Rolovich’s three team rules at Hawaii were to be on time, be respectful and be good to each other. He would walk around campus picking up litter, and urged the team to keep the locker room tidy. Rolovich abhors the wasting of food. According to the Honolulu Star-Advertiser, he and his graduate assistants would take the leftovers from the team’s training table to give to the homeless.

And during offseason conditioning, the team was divided into groups for a competition based on academic performance, community service and supporting campus activities. That included passing out schedule cards outside Costco stores.
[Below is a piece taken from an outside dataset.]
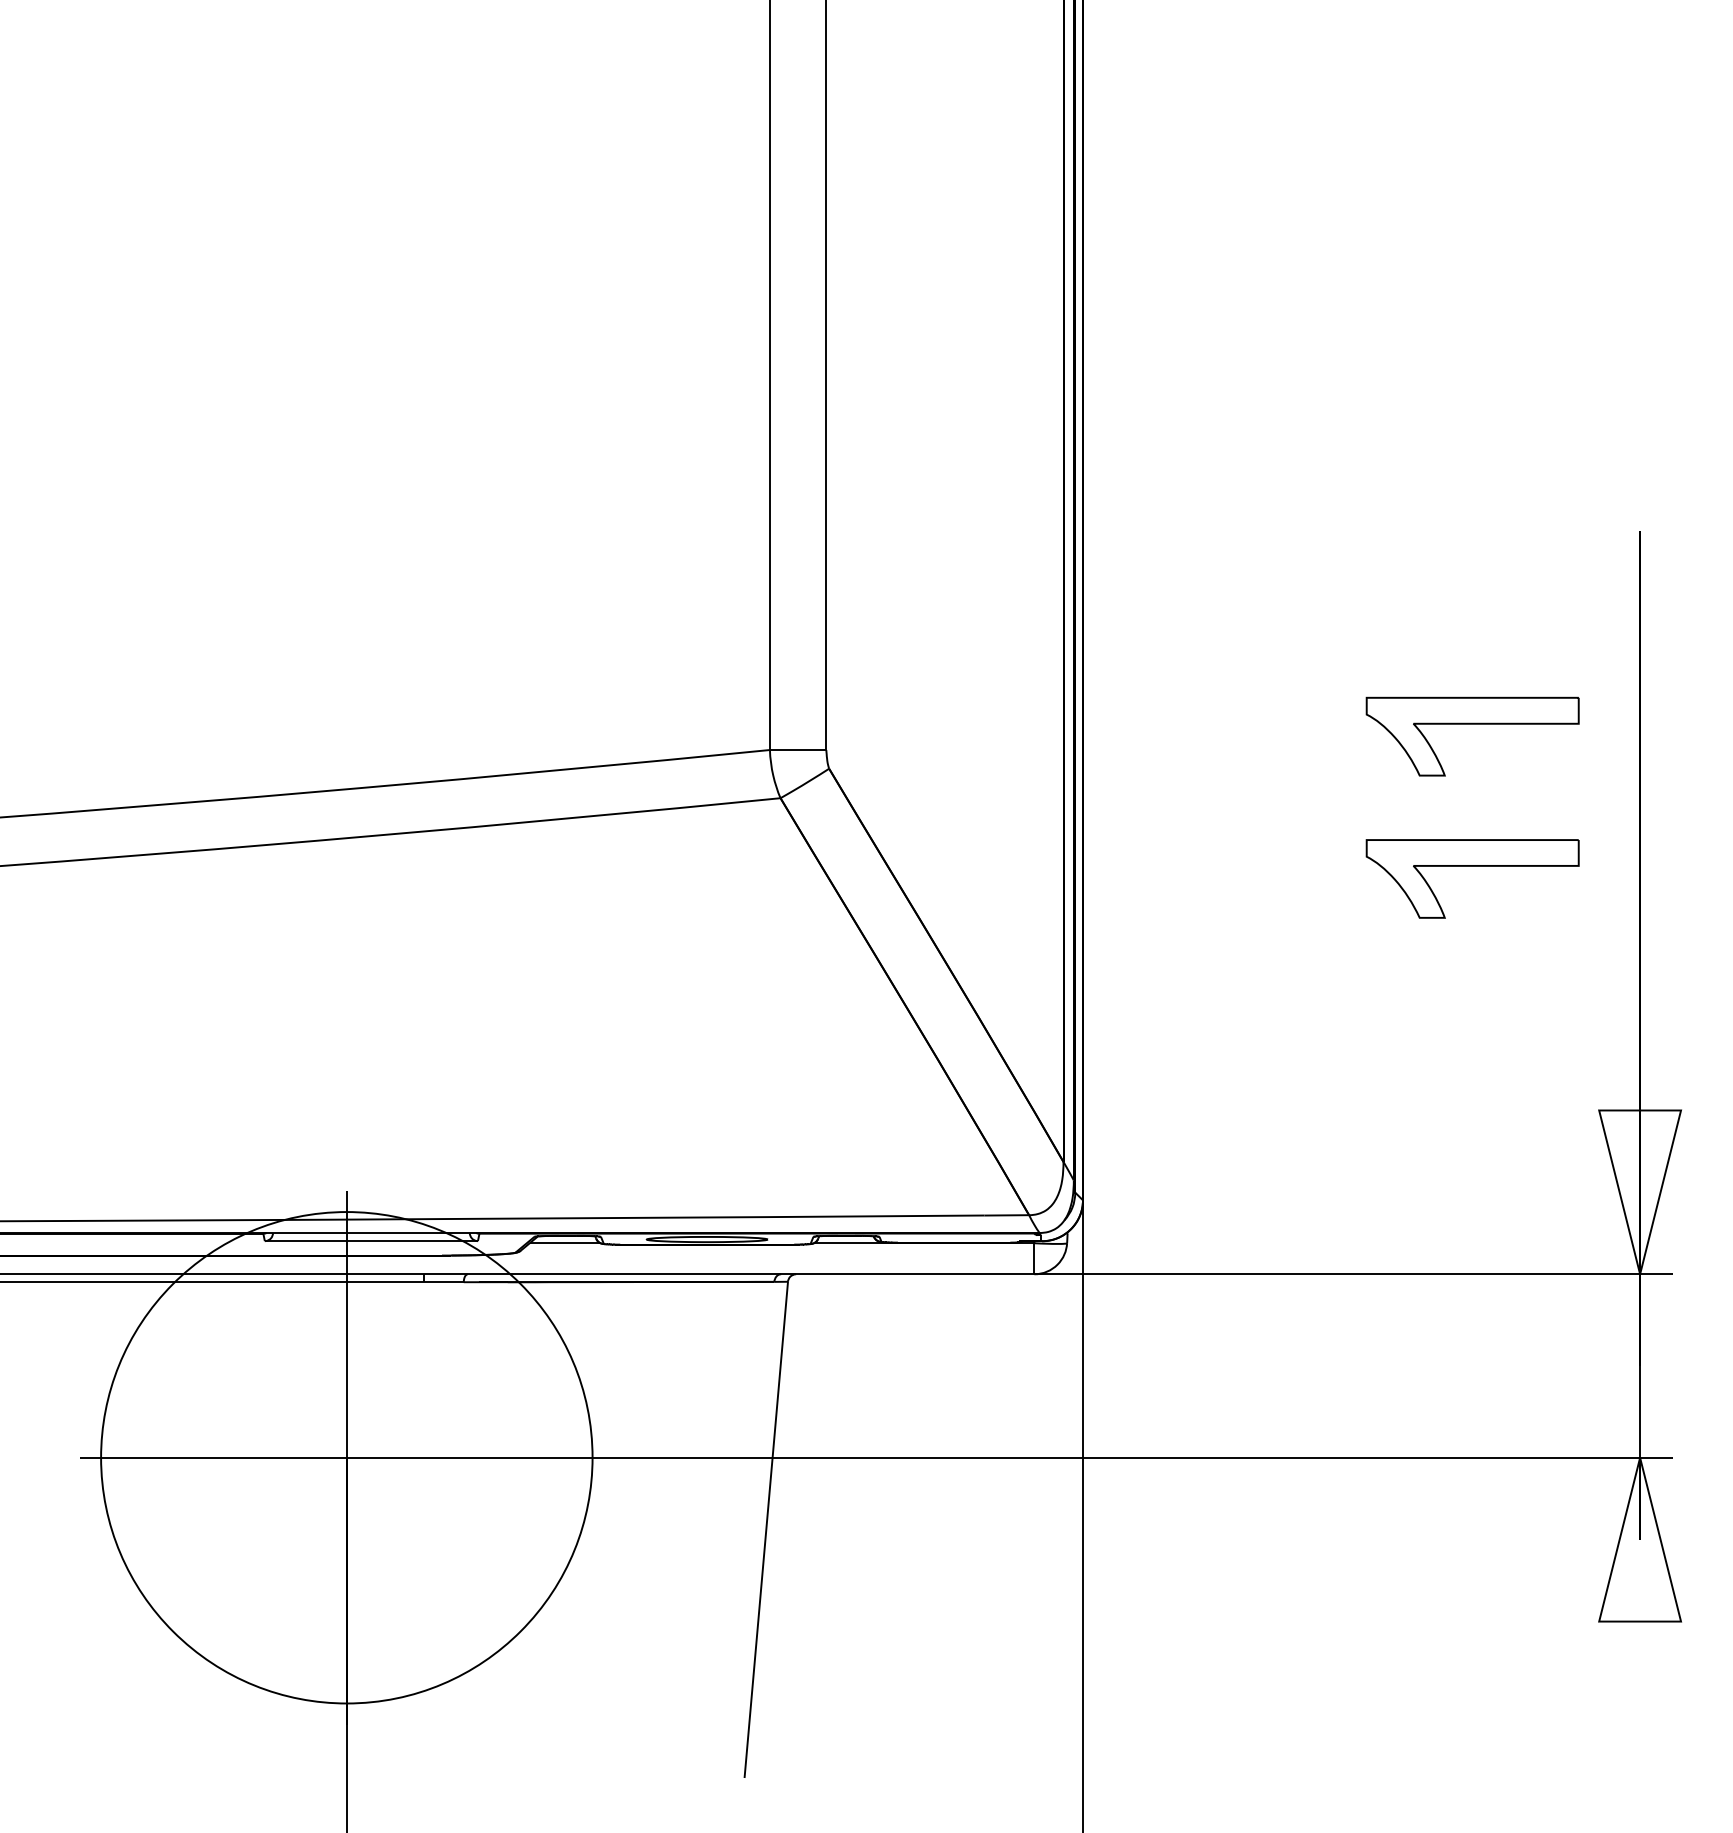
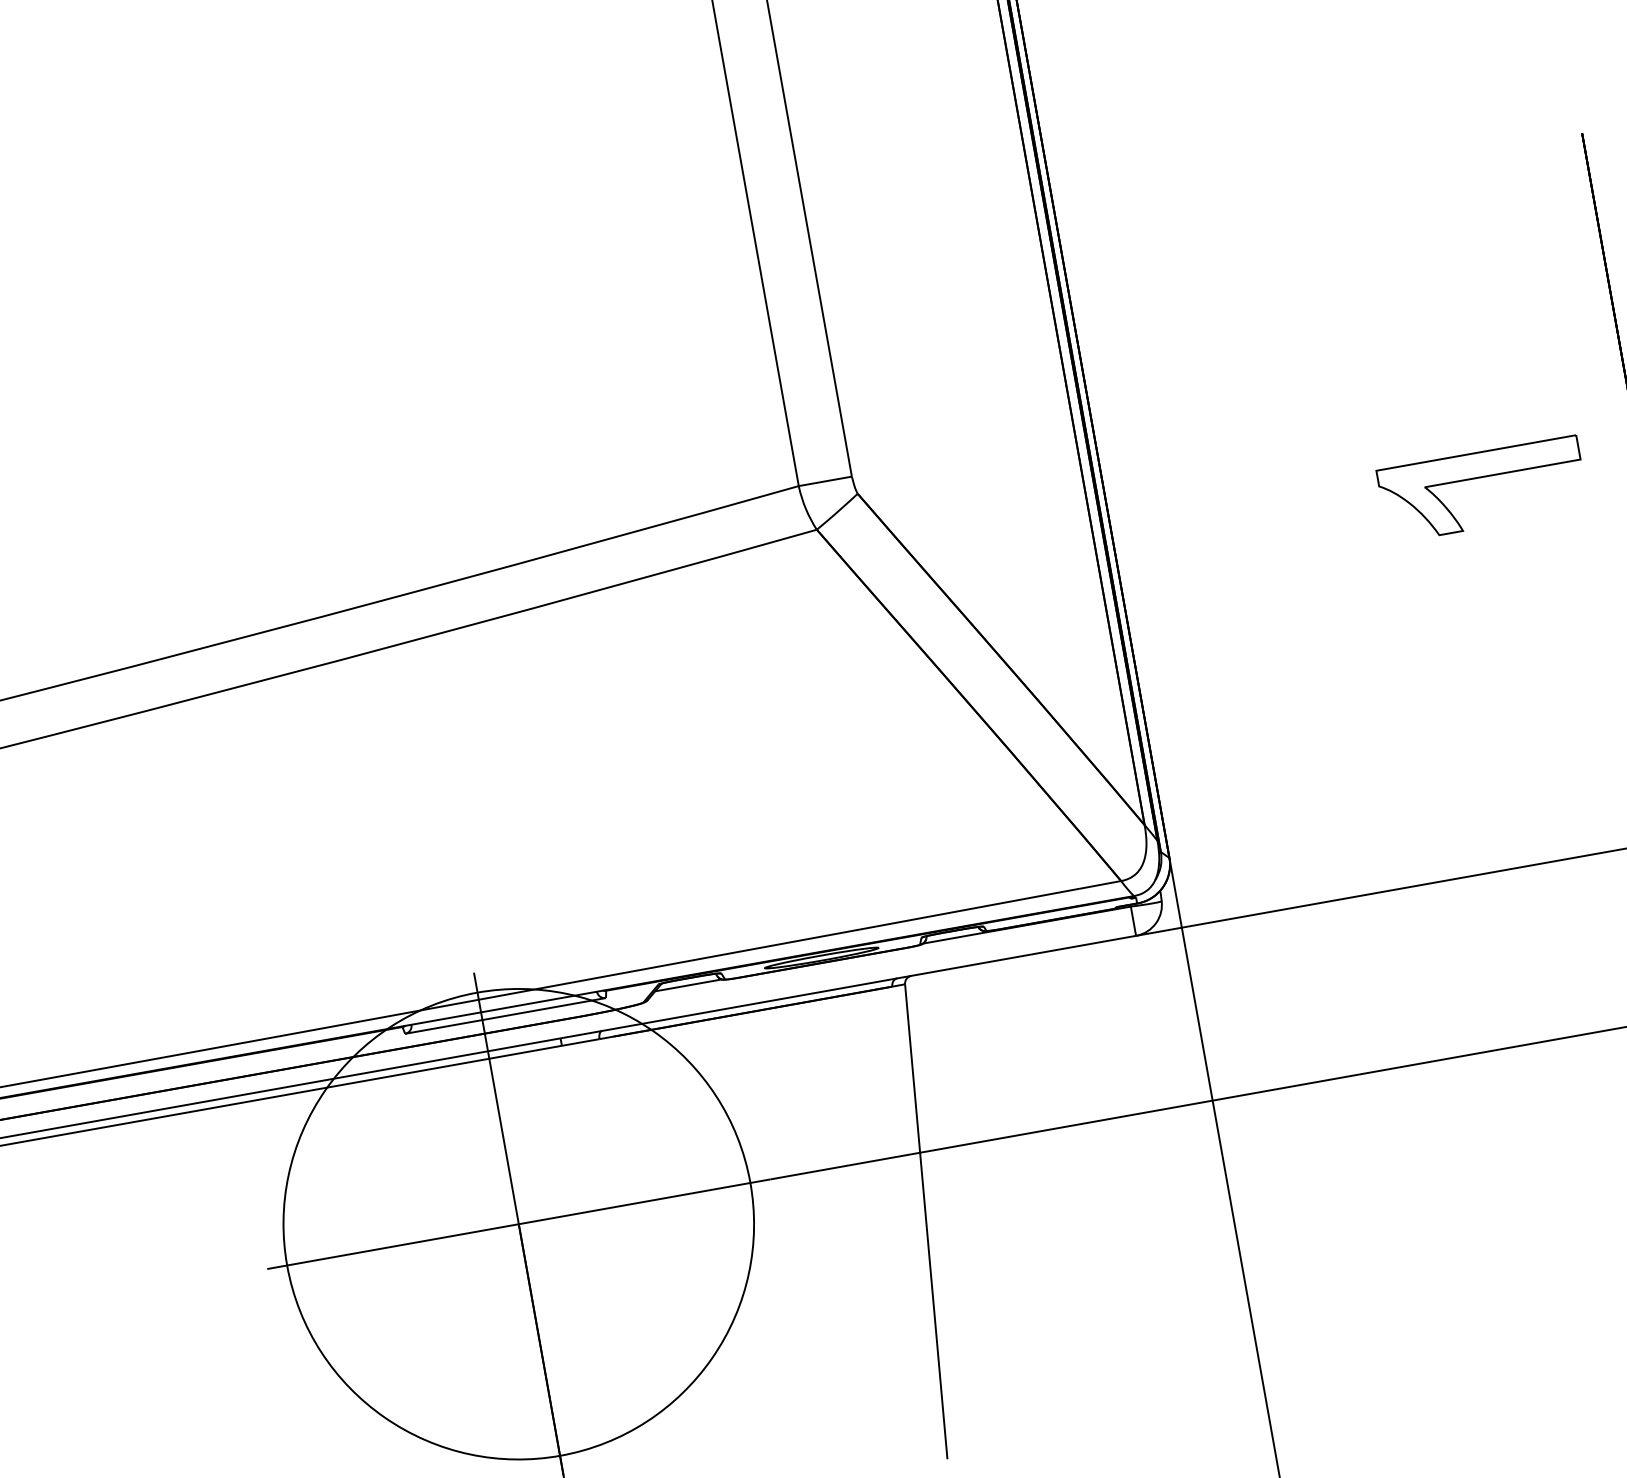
part: (1472, 724) -> (1456, 344), removed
You get the picture. If Rolovich can pass on that same sense of fun, adventure and spontaneity, and create the buzz that Pullman is the place to be, it should help lure players. But as always, that must be accompanied by success, as occurred in Hawaii. Inheriting a floundering Rainbow program, he turned it around to go 18-11 his last two years with a high-flying offense, though the Hawaii defense was no great shakes.

By many accounts, the turnaround came when Rolovich dumped his staid, balanced offense and went to the run and shoot, which was in his blood from his days quarterbacking for Hawaii. That, in turn, came after a visit to Key West, Fla., in January 2018 to solicit advice from none other than Mike Leach. It was Leach who urged Rolovich to be his own man.

According to a story in The Athletic, Leach told Rolovich, “Having success in anything really doesn’t involve a lot of worrying about what somebody might think, otherwise all you are is everybody else.” Leach also told Rolovich he should “ignore what people say and try to score the best way you can.”

Rolovich said the advice was liberating, and Hawaii’s offense soared with an attack that trailed only WSU in the quantity of passes. Now he’ll take those tenets, and carefree tendencies, to Pullman. One of Rolovich’s favorite sayings is borrowed from Mark Twain: “The two best days are when you’re born and when you realize what you’re born for.”

If Rolovich truly has that figured out, he might be the next coach to stand out on the Palouse.